Work required
Pull out the lines that start at the one containing "Od czego zależy" and run through the end of the stored data, and reproduce them without any changes.

(Stored data)
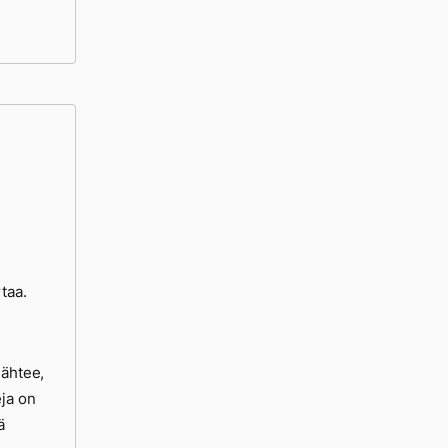
taa.
lähtee,
eja on
ä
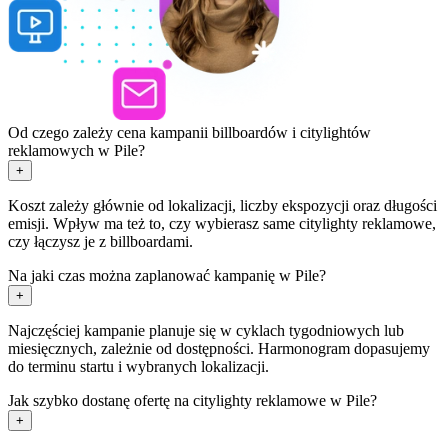
Od czego zależy cena kampanii billboardów i citylightów
reklamowych w Pile?
+
Koszt zależy głównie od lokalizacji, liczby ekspozycji oraz długości
emisji. Wpływ ma też to, czy wybierasz same citylighty reklamowe,
czy łączysz je z billboardami.
Na jaki czas można zaplanować kampanię w Pile?
+
Najczęściej kampanie planuje się w cyklach tygodniowych lub
miesięcznych, zależnie od dostępności. Harmonogram dopasujemy
do terminu startu i wybranych lokalizacji.
Jak szybko dostanę ofertę na citylighty reklamowe w Pile?
+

Result for this exercise
Od czego zależy cena kampanii billboardów i citylightów
reklamowych w Pile?
+
Koszt zależy głównie od lokalizacji, liczby ekspozycji oraz długości
emisji. Wpływ ma też to, czy wybierasz same citylighty reklamowe,
czy łączysz je z billboardami.
Na jaki czas można zaplanować kampanię w Pile?
+
Najczęściej kampanie planuje się w cyklach tygodniowych lub
miesięcznych, zależnie od dostępności. Harmonogram dopasujemy
do terminu startu i wybranych lokalizacji.
Jak szybko dostanę ofertę na citylighty reklamowe w Pile?
+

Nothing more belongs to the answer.